TO DO:
Return only the lines running from the top of the entries to the line with "right shoulder: (204, 171)", inclusive, exactly as written.

Dataset entries:
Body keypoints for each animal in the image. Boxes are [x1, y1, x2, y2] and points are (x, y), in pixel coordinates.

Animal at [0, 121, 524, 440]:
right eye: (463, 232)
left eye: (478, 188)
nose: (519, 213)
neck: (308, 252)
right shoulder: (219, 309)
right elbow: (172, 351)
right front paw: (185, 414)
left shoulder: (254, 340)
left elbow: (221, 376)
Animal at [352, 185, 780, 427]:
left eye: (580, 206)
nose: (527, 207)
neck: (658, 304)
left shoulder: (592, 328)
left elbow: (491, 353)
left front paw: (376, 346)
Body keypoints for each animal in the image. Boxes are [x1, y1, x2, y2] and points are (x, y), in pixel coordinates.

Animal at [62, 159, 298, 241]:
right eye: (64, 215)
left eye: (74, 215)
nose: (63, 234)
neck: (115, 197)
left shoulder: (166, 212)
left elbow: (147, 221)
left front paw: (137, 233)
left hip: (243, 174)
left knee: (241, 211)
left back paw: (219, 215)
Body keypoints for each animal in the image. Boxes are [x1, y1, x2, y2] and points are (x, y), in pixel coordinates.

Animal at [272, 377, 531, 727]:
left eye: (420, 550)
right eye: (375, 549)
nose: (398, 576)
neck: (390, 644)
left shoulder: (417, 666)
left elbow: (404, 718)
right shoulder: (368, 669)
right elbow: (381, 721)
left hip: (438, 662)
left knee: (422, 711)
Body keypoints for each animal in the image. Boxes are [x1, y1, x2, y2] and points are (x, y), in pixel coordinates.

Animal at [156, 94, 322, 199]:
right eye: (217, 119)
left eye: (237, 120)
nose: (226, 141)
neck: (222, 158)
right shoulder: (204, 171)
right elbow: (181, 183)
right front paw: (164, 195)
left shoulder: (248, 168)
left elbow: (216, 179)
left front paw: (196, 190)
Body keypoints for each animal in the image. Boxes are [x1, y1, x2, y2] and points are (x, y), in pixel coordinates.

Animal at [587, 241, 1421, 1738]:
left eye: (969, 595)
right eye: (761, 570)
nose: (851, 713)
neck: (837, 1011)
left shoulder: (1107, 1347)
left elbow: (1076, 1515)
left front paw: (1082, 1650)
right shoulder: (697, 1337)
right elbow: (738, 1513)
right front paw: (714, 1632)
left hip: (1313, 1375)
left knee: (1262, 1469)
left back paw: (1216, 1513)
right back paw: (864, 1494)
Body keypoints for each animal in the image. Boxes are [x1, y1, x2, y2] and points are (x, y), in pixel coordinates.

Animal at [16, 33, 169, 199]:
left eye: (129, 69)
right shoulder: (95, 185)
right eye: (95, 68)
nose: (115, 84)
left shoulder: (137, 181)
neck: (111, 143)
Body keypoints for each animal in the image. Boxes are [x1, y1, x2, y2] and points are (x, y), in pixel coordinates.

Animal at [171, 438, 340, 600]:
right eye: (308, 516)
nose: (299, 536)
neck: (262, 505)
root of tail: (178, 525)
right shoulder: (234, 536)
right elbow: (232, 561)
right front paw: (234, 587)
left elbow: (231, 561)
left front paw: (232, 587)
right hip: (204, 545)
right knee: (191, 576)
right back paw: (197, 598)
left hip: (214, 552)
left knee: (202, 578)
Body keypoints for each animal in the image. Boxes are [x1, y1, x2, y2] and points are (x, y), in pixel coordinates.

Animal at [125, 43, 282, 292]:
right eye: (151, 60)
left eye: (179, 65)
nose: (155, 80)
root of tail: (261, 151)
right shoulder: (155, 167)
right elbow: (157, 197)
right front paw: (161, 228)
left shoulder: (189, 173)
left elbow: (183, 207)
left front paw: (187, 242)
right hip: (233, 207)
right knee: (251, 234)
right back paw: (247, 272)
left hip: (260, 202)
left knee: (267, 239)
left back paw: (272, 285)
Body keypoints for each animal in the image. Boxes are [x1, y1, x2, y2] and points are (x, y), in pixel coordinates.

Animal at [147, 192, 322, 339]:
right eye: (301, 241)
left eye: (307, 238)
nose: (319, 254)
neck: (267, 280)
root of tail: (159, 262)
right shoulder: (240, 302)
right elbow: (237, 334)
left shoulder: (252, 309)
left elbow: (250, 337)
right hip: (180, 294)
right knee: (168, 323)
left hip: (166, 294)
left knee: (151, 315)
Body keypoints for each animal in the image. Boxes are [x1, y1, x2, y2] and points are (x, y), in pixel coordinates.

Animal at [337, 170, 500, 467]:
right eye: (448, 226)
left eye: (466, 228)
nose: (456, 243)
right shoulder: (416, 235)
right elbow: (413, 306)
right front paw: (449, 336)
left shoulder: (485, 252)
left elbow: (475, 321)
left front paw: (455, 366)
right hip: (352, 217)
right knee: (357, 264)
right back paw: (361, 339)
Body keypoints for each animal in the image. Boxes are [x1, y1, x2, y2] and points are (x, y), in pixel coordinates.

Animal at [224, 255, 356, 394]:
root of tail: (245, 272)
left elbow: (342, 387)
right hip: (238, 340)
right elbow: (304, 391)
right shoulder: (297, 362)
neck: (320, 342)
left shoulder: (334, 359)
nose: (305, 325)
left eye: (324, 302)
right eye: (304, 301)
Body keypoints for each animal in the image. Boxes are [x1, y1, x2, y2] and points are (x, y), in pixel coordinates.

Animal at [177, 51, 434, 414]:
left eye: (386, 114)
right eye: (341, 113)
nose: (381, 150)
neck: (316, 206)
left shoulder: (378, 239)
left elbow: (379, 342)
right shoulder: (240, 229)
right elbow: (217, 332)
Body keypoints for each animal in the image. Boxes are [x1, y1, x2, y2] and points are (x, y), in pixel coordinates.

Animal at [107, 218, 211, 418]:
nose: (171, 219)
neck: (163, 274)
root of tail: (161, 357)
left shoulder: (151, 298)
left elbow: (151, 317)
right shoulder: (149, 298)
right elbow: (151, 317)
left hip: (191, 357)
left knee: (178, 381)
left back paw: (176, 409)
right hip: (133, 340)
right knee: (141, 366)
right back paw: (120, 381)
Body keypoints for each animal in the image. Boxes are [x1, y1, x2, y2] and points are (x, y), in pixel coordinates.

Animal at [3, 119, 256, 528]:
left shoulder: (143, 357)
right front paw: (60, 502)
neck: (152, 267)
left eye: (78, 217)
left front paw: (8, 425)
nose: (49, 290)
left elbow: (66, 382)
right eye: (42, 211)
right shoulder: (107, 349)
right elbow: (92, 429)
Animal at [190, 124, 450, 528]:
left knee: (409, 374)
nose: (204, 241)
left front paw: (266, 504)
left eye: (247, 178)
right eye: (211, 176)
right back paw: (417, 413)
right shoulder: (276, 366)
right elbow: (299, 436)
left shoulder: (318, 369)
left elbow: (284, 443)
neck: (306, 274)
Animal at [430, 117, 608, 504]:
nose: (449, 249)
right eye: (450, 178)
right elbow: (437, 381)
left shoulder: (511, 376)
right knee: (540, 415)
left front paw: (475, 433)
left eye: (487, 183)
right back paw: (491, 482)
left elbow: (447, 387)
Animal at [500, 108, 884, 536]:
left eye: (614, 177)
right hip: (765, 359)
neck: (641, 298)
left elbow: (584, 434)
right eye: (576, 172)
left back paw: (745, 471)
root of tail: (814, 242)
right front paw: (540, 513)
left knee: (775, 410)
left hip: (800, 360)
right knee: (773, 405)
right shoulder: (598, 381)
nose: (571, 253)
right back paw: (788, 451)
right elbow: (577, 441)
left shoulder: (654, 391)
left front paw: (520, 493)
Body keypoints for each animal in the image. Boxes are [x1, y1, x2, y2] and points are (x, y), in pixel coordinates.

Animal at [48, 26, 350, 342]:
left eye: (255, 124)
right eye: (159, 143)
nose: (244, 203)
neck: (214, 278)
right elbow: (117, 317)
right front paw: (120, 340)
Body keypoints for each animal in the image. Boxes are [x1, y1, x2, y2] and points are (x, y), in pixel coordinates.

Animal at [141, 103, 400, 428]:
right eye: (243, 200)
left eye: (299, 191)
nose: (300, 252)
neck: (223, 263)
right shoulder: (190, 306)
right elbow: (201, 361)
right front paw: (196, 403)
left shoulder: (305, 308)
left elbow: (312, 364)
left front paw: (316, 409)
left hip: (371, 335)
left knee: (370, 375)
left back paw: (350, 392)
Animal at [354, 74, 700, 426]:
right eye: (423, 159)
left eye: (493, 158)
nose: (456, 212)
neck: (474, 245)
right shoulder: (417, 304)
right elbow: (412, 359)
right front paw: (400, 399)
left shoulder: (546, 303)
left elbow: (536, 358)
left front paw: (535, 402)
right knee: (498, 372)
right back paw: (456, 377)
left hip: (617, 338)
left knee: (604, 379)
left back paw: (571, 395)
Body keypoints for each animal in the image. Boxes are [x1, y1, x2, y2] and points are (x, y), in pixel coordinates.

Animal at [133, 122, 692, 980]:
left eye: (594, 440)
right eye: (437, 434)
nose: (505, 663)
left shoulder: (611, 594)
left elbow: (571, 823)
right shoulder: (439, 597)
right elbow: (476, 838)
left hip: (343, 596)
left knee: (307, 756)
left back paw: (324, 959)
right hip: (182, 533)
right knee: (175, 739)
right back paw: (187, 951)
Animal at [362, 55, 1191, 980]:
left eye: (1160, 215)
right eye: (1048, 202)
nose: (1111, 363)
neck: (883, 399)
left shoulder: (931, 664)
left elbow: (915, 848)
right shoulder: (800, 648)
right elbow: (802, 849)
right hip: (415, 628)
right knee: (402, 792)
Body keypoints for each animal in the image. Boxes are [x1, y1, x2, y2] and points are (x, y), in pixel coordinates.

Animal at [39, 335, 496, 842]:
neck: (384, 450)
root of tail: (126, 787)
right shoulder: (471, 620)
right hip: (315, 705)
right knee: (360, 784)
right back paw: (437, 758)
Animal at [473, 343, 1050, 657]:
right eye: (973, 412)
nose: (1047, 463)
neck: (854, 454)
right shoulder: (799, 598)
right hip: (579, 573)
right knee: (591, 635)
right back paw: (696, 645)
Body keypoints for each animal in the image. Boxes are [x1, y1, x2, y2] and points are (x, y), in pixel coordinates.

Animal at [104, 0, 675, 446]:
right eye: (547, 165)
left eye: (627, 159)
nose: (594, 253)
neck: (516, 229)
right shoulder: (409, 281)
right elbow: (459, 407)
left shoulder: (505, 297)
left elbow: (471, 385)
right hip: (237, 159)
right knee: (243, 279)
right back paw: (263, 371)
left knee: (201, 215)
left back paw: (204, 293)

RESULT OF THE EXERCISE:
Body keypoints for each animal in the image. Boxes are [x1, y1, x2, y2] and points are (x, y), in pixel coordinates.

Animal at [0, 121, 524, 440]:
right eye: (463, 232)
left eye: (478, 188)
nose: (519, 213)
neck: (308, 252)
right shoulder: (219, 309)
right elbow: (172, 351)
right front paw: (185, 414)
left shoulder: (254, 340)
left elbow: (221, 376)
Animal at [352, 185, 780, 427]:
left eye: (580, 206)
nose: (527, 207)
neck: (658, 304)
left shoulder: (592, 328)
left elbow: (491, 353)
left front paw: (376, 346)
Body keypoints for each animal in the image. Boxes are [x1, y1, x2, y2] and points are (x, y), in pixel coordinates.

Animal at [62, 159, 298, 241]:
right eye: (64, 215)
left eye: (74, 215)
nose: (63, 234)
neck: (115, 197)
left shoulder: (166, 212)
left elbow: (147, 221)
left front paw: (137, 233)
left hip: (243, 174)
left knee: (241, 211)
left back paw: (219, 215)
Body keypoints for each animal in the image. Boxes are [x1, y1, x2, y2] and points are (x, y), in pixel coordinates.

Animal at [272, 377, 531, 727]:
left eye: (420, 550)
right eye: (375, 549)
nose: (398, 576)
neck: (390, 644)
left shoulder: (417, 666)
left elbow: (404, 718)
right shoulder: (368, 669)
right elbow: (381, 721)
left hip: (438, 662)
left knee: (422, 711)
Body keypoints for each animal in the image. Boxes are [x1, y1, x2, y2] and points are (x, y), in pixel coordinates.

Animal at [156, 94, 322, 199]:
right eye: (217, 119)
left eye: (237, 120)
nose: (226, 141)
neck: (222, 158)
right shoulder: (204, 171)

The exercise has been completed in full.